== Data for analysis

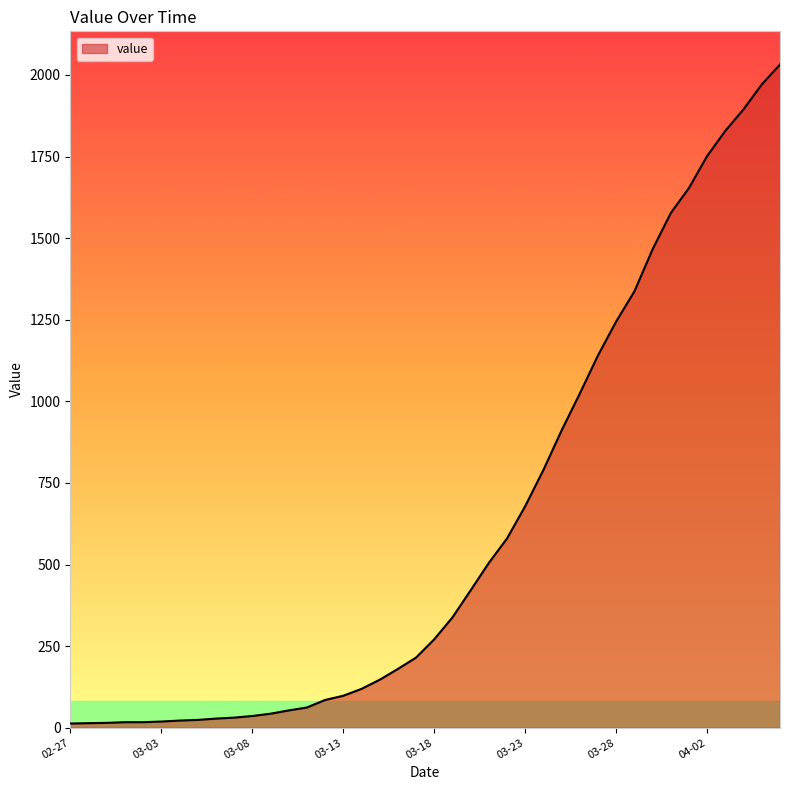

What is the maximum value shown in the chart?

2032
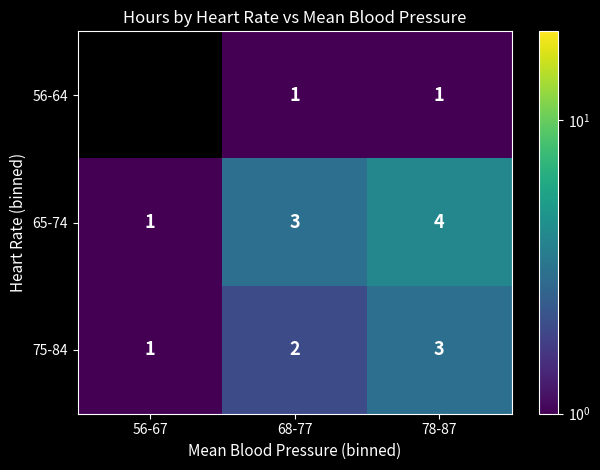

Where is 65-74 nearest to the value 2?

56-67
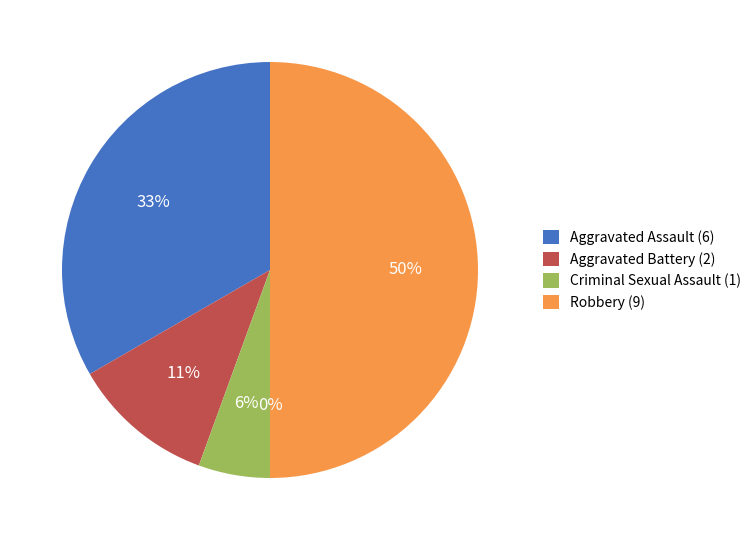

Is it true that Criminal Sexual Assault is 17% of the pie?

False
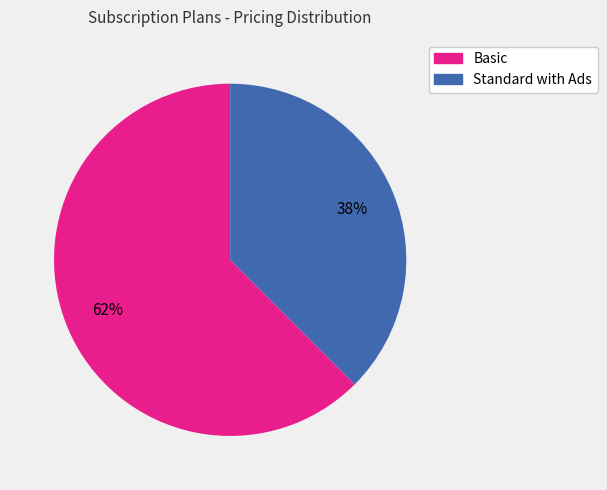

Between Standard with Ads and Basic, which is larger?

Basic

====

Work instruction
Edit the listing so that "maximum" becomes "highest", leaving all other text unchanged, and omit the pictures from your version.

Result of this exercise
What is the highest value shown in the chart?

2032

Where is 65-74 nearest to the value 2?

56-67

Is it true that Criminal Sexual Assault is 17% of the pie?

False

Between Standard with Ads and Basic, which is larger?

Basic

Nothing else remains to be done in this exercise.